'Sorry You Couldn't Make It' Review: Swamp Dogg returns to his country roots with a superb, heartfelt album
The king of American swamp music has returned to his rightful throne in the country. March 6 marked the release of 'Sorry You Couldn't Make It', the latest album by the legendary 77-year-old musician Jerry Williams aka Swamp Dogg.
Also known as Little Jerry Williams, the wily old funk/blues/country master has been variously described as an eccentric musical genius, a long-serving stalwart of Southern soul and one of the greatest cult figures of 20th Century American music.
'Sorry You Couldn't Make It' was produced by Ryan Olson (of Poliça fame) and released via Joyful Noise Recordings and Pioneer Works Press.
It marks the long-awaited follow-up to 2018's critically-acclaimed, Ryan Olson-produced 'Love, Loss, And Auto-Tune' — it was Swamp Dogg’s first album to grace the top 10 on the Billboard charts, thereby marking his re-entry into the charts since his 1970's classic 'Mama's Baby - Daddy's Maybe'.
And now things truly have come full circle, as the music legend's latest LP, 'Sorry You Couldn’t Make It' allows Swamp Dogg to once again dive into the sound he actually grew up playing: good old fashioned country music.
"My granddaddy, he just bought country records out the a-hole," Swamp remembers. "Every Friday when he came home from the Navy yard he’d stop off and get his records, like 'Mule Train' by Frankie Laine, or 'Riders in the Sky' by Vaughn Monroe."
His first time performing on stage, in fact, was a country song at a talent show when he was six years old. “I did Red Foley’s version of ‘Peace in the Valley’” the old-timer revealed.
On this new album, he is joined by special guests like country-folk legend John Prine, Chris Bierden of Poliça, folk star Sam Amidon and many more stellar musicians.
The lead single and album opener 'Sleeping Without You Is A Dragg' is a lovely, bittersweet country number that sets the tone for what's to follow.
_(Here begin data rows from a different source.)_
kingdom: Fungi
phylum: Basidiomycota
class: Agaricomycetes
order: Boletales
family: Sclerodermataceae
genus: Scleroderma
The track features piano by Justin Vernon of Bon Iver and backing vocals by Jenny Lewis and Channy Leaneagh of Poliça.
It's a haunting, heartfelt number that explores loneliness, and we expect nothing less from the world-weary Swamp Dogg, whose voice still sounds as mellifluous as ever, despite being so battle-worn by Father Time.
The other tracks on this album are just as brilliant — 'Good, Better, Best' is a peppy, infectious number, while 'Family Pain' will etch a hole in your head with its catchy hook, vivid story-telling, and bluesy slide-guitar licks.
'I Lay Awake' and 'I'd Rather Be Your Used To Be' both draw you in with their aching, moody yearning - they're the kind of songs you'd gladly reach for on nights when you're unable to sleep.
'Billy' is a gorgeous, heart-breakingly sweet ode to love and rosy-tinted memory, while 'Good Song' is a great song — it's a perfect deconstruction of the songwriting elements that go into making an amazing, mood-shifting ditty.
Swamp Dogg is excellent when he explores personal relationships and their effect on him. There are narratives about love, of missing the one you love, of compassion, family and friends, and even the kind of love that transcends death.
"I was looking for a new way for Swamp Dogg to go," he explains. "Apart from me singing and writing most of the songs, I didn’t participate — in other words, I told 'em, 'Don't ask me, I wanna see what happens without my influence'. It was hard for me to do, ego-wise."
A band of 14 players, including Vernon, Lee, Bierden and Moogstar among others, provides the background for Swamp's devastating new version of the age-old country classic 'Don’t Take Her (She’s All I Got).'
He also duets with country-folk icon John Prine on two songs — the indelible, psychedelic ballad 'Memories' and the reflective 'Please Let Me Go Round Again' ("It's the first time I seen John since the 1960s!" laughs Swamp).
Originally written and demoed back in his 40s, the album's closer 'Please Let Me Go Round Again' is a plea for one more chance at life, sung with an intense emotionality that can only be pulled off when you have weathered as many storms as Swamp Dogg has.
All in all, this is a fantastic new country record from an old master of the game and is sure to have the genre's younger stars tipping their cowboy hats to Swamp Dogg in hearty approval.
Surveying today's Nashville reality, Swamp sees an opportunity — artistes as divergent as Maren Morris, Darius Rucker, and Lil Nas X are converging in a genre that he once worried might never give him his shot. "I'm anxious because it's like I’ve taken all my money and put it on one horse," he says. "But I believe in this horse."